We cried out to the Eternal One, the God of our ancestors, who heard our plea and saw our plight, our misery, and our oppression. (Deuteronomy 26:7, Haggadah)

There are Jews of color who have personal stories to tell about experiencing racism; there are Jews of all colors who have personal stories to tell about incarceration and the criminal justice system. But the issue affects us all, whether or not we have personal stories to tell. As the people of the Exodus, we are called to witness the suffering of our neighbors, to open ours eyes and to cry out in the name of justice.

Then the Eternal One freed us from Egypt by a mighty hand, by an outstretched arm and awesome power, and signs and portents. (Deuteronomy 26:8, Haggadah)

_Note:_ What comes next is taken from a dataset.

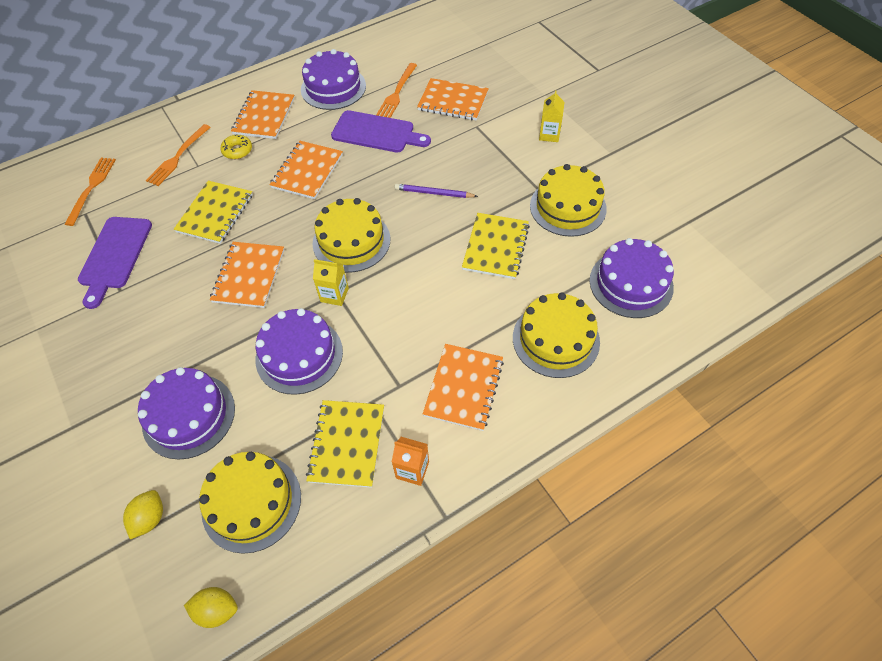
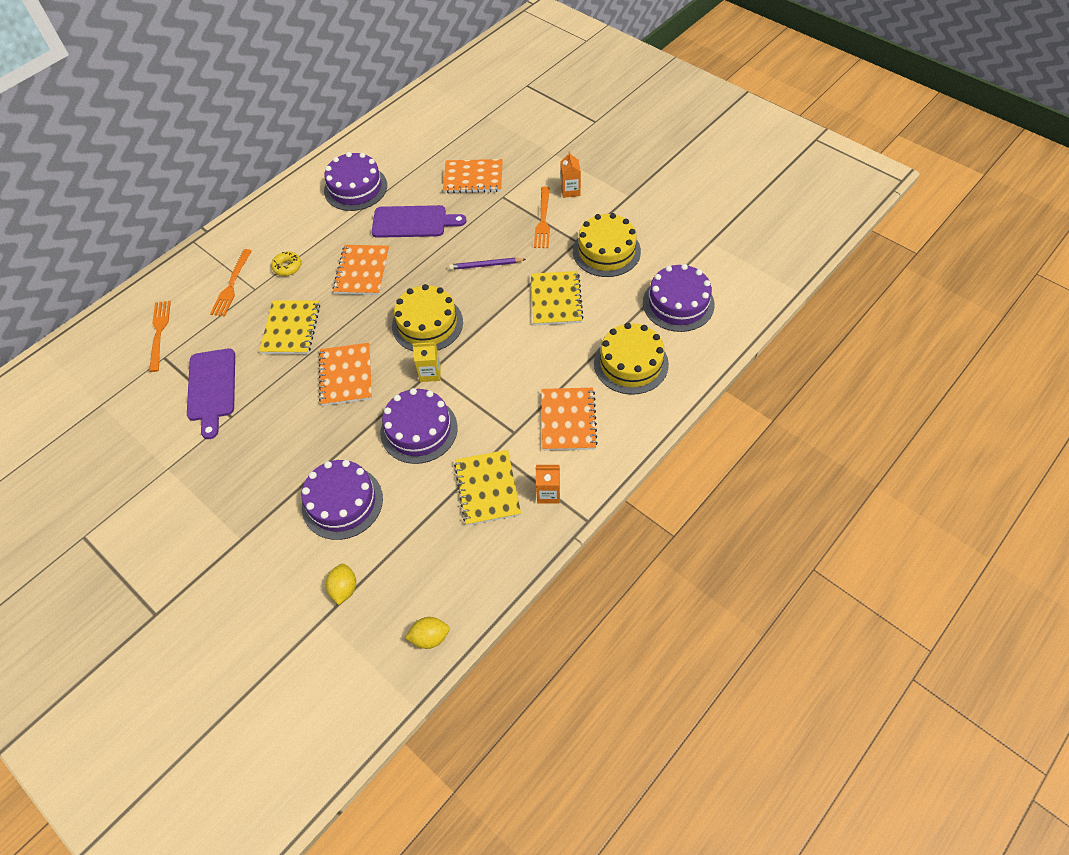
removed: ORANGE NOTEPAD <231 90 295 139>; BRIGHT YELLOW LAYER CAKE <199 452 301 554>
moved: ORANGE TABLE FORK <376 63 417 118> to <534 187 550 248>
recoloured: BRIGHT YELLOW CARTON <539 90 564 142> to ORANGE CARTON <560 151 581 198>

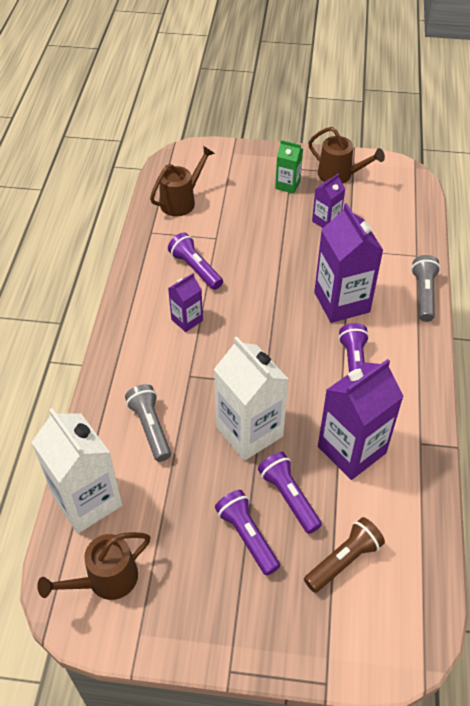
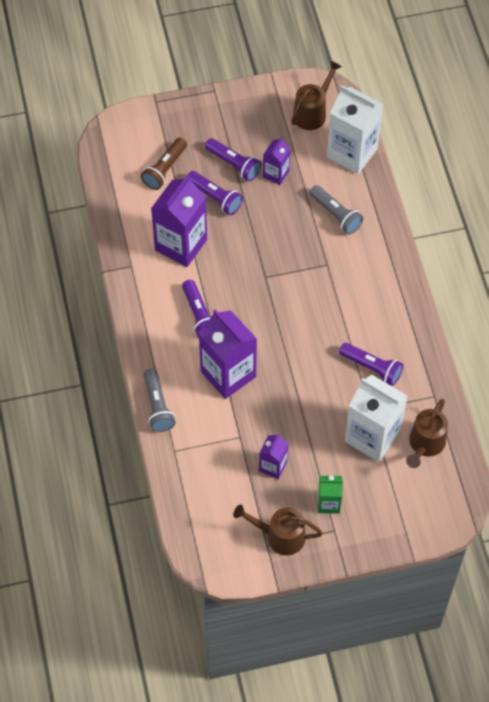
moved: ROYAL PURPLE CARTON <168 273 203 332> to <263 137 290 185>; WHITE CARTON <214 336 289 461> to <345 375 408 462>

Dismantling the system of mass incarceration and creating a system of justice and dignity for all Americans calls for wisdom, perseverance, hard work, and faith. We must raise our voices and build alliances. We pray for the ability to see clearly, to act with compassion, and to forgive ourselves for the ways we have unknowingly been agents of oppression. We pray for courage, guidance, and strength as we celebrate Passover, our festival of freedom.

We read together the words of the Rev. Martin Luther King, Jr, from his letter from a Birmingham, Alabama jail on April 16, 1963:

“Injustice anywhere is a threat to justice everywhere. We are caught in an inescapable network of mutuality, tied in a single garment of destiny. Whatever affects one directly, affects all indirectly.”